Un grande sciopero per i diritti
Grazie a questo progetto e alla collaborazione costante i braccianti indiani potevano finalmente diventare autonomi. Omizzolo sottolinea che in nessuna circostanza si cercava di convincerli a denunciare i loro sfruttatori. La priorità era costruire insieme a loro un percorso di consapevolezza sui propri diritti e sulle possibili azioni da intraprendere, conoscendone anche i rischi. Fu possibile in questo modo arrivare ad un punto di svolta nella lotta contro le agromafie, attraverso un grande sciopero il 18 aprile 2016 che vide uniti braccianti indiani e italiani, lavoratori, famiglie e sindacati.
Non fu l’unico traguardo raggiunto dalla comunità indiana e da Omizzolo, ma fu uno dei più importanti. Migliaia di braccianti schiavizzati e invisibili si erano finalmente mobilitati e mostrati pubblicamente per rivendicare i loro diritti. Con un gesto pacifico ma rivoluzionario queste persone avevano dimostrato che era possibile battersi contro l’ingiustizia e lo sfruttamento.
Reagire insieme
La forza del racconto di Marco Omizzolo è quella di una narrazione in prima persona, ma si tratta soprattutto di una prima persona plurale. Dietro questa storia c’è un noi, una collettività, un impegno comune. Il sociologo, senza venire meno ai suoi obbiettivi di ricerca, diventa presto un confidente, un amico e un compagno di lotta. Fino a vestire letteralmente i panni dell’oppresso e trasformarsi in un bracciante indiano per condurre un’indagine. È solo l’ultimo passo di un’identificazione già avviata idealmente ed empaticamente.

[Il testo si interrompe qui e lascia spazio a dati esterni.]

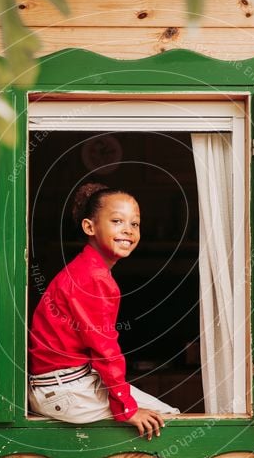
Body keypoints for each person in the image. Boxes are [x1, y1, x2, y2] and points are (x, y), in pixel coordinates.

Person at [28, 182, 180, 439]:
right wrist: (128, 408)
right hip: (64, 390)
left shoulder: (89, 270)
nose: (128, 231)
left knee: (164, 415)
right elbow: (104, 348)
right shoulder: (92, 277)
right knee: (167, 425)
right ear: (90, 227)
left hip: (66, 384)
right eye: (117, 221)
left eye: (135, 224)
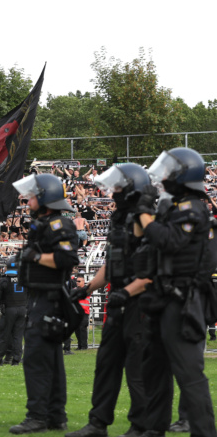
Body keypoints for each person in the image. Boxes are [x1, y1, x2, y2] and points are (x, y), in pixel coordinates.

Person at [65, 163, 152, 437]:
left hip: (139, 303)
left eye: (117, 186)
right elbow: (112, 264)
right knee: (106, 364)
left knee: (136, 368)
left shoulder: (146, 218)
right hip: (117, 300)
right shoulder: (119, 218)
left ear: (131, 187)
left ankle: (141, 426)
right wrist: (88, 288)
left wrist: (126, 292)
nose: (112, 191)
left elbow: (154, 269)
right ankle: (97, 423)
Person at [135, 148, 217, 437]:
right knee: (154, 370)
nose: (165, 177)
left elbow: (167, 240)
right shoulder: (175, 207)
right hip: (163, 298)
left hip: (183, 301)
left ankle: (205, 432)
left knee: (188, 373)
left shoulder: (193, 208)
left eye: (170, 172)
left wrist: (145, 213)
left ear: (184, 176)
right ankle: (153, 429)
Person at [9, 173, 80, 435]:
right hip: (41, 297)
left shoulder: (60, 224)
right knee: (51, 360)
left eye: (32, 196)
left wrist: (35, 256)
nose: (27, 201)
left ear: (46, 198)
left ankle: (37, 416)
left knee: (36, 359)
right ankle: (55, 416)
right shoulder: (46, 223)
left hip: (48, 299)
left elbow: (66, 260)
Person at [0, 256, 27, 366]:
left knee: (4, 335)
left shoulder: (4, 280)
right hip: (22, 309)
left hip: (9, 309)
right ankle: (16, 360)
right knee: (18, 336)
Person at [63, 277, 90, 352]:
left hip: (84, 313)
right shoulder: (74, 289)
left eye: (79, 281)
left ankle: (84, 346)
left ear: (83, 282)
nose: (77, 282)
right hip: (77, 312)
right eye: (76, 281)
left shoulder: (87, 289)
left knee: (82, 329)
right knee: (77, 330)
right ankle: (79, 346)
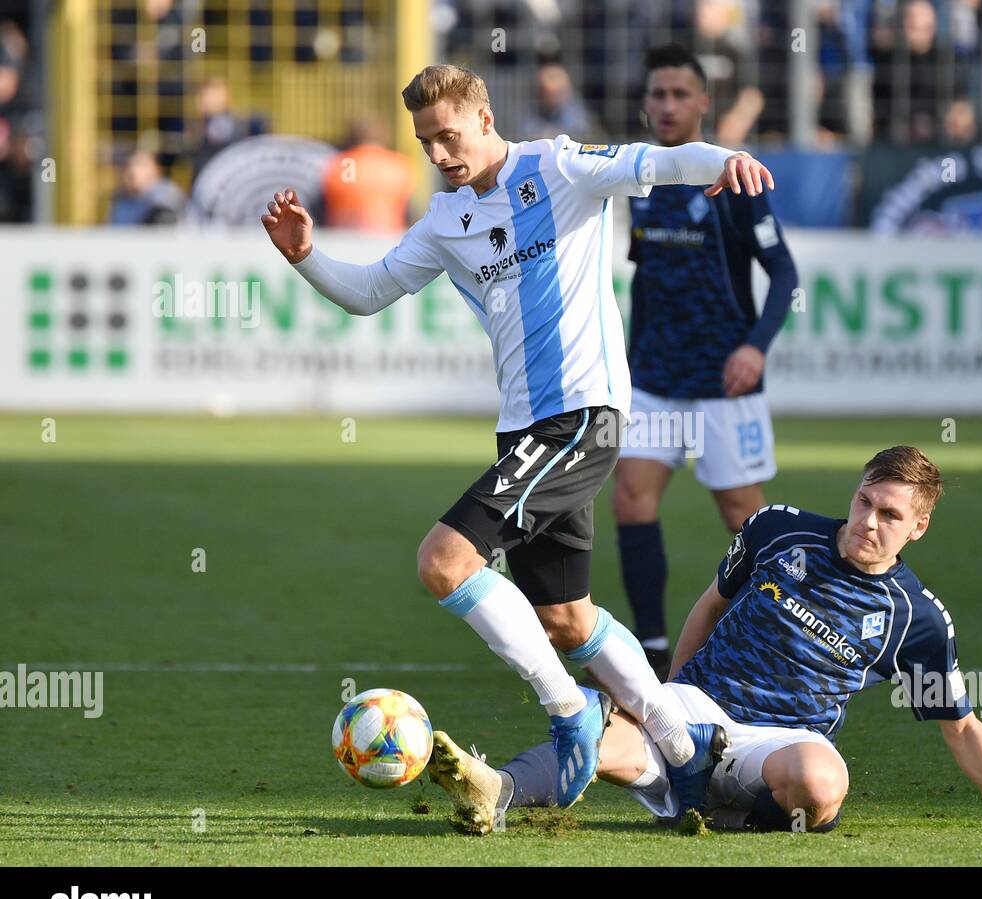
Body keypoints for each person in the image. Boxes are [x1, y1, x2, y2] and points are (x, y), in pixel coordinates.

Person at [261, 64, 777, 807]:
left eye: (447, 135)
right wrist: (305, 256)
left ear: (482, 116)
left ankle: (571, 715)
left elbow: (659, 162)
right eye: (424, 142)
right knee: (566, 617)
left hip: (580, 415)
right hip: (524, 432)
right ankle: (682, 741)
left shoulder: (558, 166)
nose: (438, 154)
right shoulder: (445, 221)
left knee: (444, 562)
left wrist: (720, 161)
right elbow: (371, 292)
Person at [427, 446, 982, 835]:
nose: (870, 521)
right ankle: (494, 790)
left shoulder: (914, 617)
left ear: (918, 528)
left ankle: (727, 817)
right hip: (699, 705)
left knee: (823, 783)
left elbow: (961, 727)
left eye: (891, 515)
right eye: (865, 502)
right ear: (853, 494)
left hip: (782, 742)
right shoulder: (779, 530)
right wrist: (669, 698)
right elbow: (710, 605)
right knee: (602, 736)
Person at [613, 44, 798, 678]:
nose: (667, 105)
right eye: (657, 94)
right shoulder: (636, 181)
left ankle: (775, 644)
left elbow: (784, 271)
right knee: (632, 499)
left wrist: (754, 347)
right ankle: (653, 649)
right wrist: (627, 357)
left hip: (724, 380)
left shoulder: (735, 177)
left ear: (702, 104)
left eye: (679, 94)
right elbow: (645, 278)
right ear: (644, 104)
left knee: (744, 520)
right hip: (655, 379)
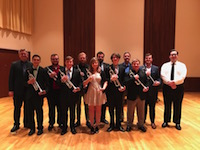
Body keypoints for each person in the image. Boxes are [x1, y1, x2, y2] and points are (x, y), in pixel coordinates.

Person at [161, 49, 187, 130]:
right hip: (167, 87)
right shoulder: (165, 65)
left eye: (175, 54)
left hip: (178, 87)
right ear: (169, 56)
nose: (173, 56)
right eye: (172, 54)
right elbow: (162, 75)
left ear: (177, 56)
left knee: (178, 105)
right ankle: (166, 121)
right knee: (167, 104)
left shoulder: (182, 65)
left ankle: (177, 122)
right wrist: (169, 83)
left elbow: (183, 76)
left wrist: (174, 82)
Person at [8, 49, 32, 133]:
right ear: (19, 55)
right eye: (22, 54)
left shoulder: (31, 64)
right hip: (17, 90)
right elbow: (11, 78)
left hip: (28, 90)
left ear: (27, 55)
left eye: (25, 54)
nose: (23, 55)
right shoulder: (14, 65)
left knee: (27, 108)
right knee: (17, 108)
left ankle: (27, 123)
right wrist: (11, 90)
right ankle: (16, 124)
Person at [25, 54, 49, 136]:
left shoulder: (43, 70)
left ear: (39, 61)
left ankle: (40, 128)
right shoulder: (27, 70)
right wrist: (28, 82)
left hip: (39, 95)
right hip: (29, 96)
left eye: (37, 60)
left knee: (39, 112)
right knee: (30, 112)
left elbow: (47, 83)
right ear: (32, 61)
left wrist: (45, 91)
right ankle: (32, 128)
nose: (36, 61)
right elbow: (23, 84)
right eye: (34, 60)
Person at [83, 57, 108, 134]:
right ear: (91, 64)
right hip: (91, 91)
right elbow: (83, 84)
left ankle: (97, 125)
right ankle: (91, 125)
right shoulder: (87, 72)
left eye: (96, 63)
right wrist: (88, 79)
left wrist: (103, 88)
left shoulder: (101, 72)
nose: (94, 64)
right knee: (90, 110)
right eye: (93, 63)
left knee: (98, 109)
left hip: (98, 91)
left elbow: (105, 81)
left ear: (98, 64)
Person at [125, 59, 149, 132]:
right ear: (132, 65)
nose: (136, 65)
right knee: (130, 112)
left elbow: (147, 82)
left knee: (141, 112)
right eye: (134, 64)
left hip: (141, 96)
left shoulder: (143, 73)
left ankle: (141, 124)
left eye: (137, 64)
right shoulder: (128, 73)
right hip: (131, 96)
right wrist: (133, 78)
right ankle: (129, 125)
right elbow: (126, 82)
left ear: (139, 65)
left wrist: (146, 87)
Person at [60, 56, 82, 135]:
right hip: (63, 96)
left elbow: (80, 82)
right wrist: (61, 81)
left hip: (73, 95)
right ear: (65, 63)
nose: (69, 63)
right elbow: (57, 83)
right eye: (67, 62)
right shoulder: (61, 71)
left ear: (72, 63)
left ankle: (72, 127)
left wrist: (78, 88)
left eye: (70, 62)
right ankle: (64, 128)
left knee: (72, 112)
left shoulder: (76, 71)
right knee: (64, 112)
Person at [106, 53, 126, 132]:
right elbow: (105, 79)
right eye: (113, 58)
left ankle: (118, 125)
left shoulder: (122, 68)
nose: (115, 59)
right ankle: (111, 125)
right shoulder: (108, 68)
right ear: (111, 59)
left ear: (118, 59)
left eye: (116, 58)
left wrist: (123, 86)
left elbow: (124, 79)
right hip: (110, 92)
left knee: (119, 108)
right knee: (111, 109)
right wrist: (111, 79)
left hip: (119, 92)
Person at [141, 53, 161, 129]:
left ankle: (152, 122)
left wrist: (158, 82)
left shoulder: (156, 68)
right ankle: (143, 121)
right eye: (146, 58)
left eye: (149, 58)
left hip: (153, 91)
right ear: (145, 59)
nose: (148, 60)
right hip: (144, 91)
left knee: (152, 107)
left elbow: (158, 78)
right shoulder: (141, 68)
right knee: (144, 107)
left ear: (152, 59)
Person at [45, 54, 64, 131]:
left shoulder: (62, 68)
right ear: (51, 60)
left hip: (60, 92)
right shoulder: (47, 69)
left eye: (56, 59)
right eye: (53, 59)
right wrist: (49, 76)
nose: (55, 60)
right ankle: (51, 123)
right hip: (51, 92)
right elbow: (45, 81)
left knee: (60, 109)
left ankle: (60, 122)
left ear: (58, 59)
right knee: (51, 109)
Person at [74, 52, 91, 128]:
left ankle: (88, 120)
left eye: (83, 58)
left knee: (87, 106)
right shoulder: (75, 67)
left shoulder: (89, 67)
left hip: (87, 89)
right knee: (78, 106)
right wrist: (78, 74)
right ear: (79, 58)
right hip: (79, 89)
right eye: (81, 58)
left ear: (86, 58)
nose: (82, 59)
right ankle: (78, 121)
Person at [96, 51, 109, 124]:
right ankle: (95, 118)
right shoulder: (94, 65)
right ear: (97, 57)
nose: (100, 58)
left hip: (104, 87)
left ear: (103, 57)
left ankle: (103, 118)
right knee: (96, 103)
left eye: (102, 57)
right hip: (95, 87)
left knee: (104, 104)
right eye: (99, 57)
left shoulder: (107, 66)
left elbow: (107, 77)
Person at [119, 52, 132, 122]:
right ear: (123, 57)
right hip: (123, 86)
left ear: (130, 57)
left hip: (130, 87)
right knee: (121, 103)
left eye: (128, 56)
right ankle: (121, 117)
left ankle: (129, 119)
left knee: (131, 104)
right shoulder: (120, 66)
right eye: (125, 56)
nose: (127, 57)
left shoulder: (132, 66)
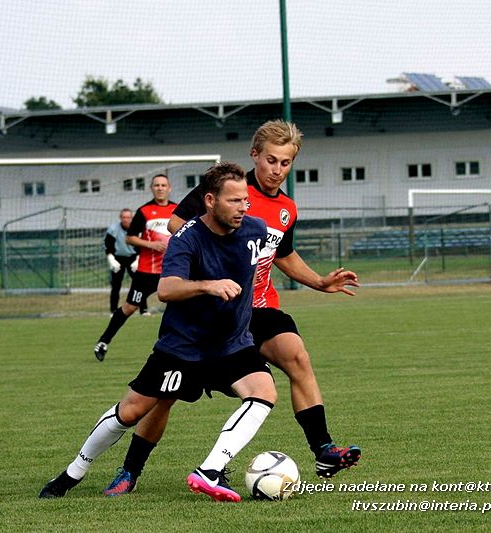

Nonostante le minacce, le intimidazioni e le difficoltà, Omizzolo porta avanti il suo prezioso lavoro. Senza dimenticare che le agromafie sono un fenomeno complesso, estremamente abile nel riadattarsi e ricostruirsi per sopravvivere e continuare a guadagnare sullo sfruttamento. Consapevole allo stesso tempo che combatterle è possibile e necessario, attraverso le scelte che facciamo e con il coraggio di camminare uniti verso la libertà.